Using the data that follows, return exactly the lines from the one that contains "- **Status**: ✅" through the one that contains "2. **Performance Testing**: Measure", ends included.

● **Supplied records**
────────────────
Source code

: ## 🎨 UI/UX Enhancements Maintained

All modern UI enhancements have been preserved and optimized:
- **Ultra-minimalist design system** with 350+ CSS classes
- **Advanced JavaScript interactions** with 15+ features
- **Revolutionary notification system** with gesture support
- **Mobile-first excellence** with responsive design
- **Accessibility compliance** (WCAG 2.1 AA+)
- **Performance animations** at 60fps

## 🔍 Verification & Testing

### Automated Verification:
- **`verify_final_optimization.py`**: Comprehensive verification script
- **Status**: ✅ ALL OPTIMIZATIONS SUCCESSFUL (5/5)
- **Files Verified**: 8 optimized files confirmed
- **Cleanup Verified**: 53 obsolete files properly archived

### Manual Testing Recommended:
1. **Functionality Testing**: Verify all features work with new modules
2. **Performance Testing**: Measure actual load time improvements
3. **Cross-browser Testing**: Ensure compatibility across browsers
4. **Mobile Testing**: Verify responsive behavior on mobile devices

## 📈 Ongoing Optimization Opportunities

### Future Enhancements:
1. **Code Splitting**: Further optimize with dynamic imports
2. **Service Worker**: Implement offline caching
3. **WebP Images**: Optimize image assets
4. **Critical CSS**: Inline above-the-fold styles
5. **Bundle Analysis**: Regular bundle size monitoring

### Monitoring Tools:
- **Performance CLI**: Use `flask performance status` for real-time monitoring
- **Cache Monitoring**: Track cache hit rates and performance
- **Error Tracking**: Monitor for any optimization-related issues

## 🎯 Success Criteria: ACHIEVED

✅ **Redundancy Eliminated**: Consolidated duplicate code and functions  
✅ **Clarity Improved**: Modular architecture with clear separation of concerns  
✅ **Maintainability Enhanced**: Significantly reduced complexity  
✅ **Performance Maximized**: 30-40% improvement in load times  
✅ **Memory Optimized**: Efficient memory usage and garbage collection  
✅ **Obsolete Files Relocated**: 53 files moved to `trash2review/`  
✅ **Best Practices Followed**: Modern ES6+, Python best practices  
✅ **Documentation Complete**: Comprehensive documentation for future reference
────────────────
● **Task solution**
- **Status**: ✅ ALL OPTIMIZATIONS SUCCESSFUL (5/5)
- **Files Verified**: 8 optimized files confirmed
- **Cleanup Verified**: 53 obsolete files properly archived

### Manual Testing Recommended:
1. **Functionality Testing**: Verify all features work with new modules
2. **Performance Testing**: Measure actual load time improvements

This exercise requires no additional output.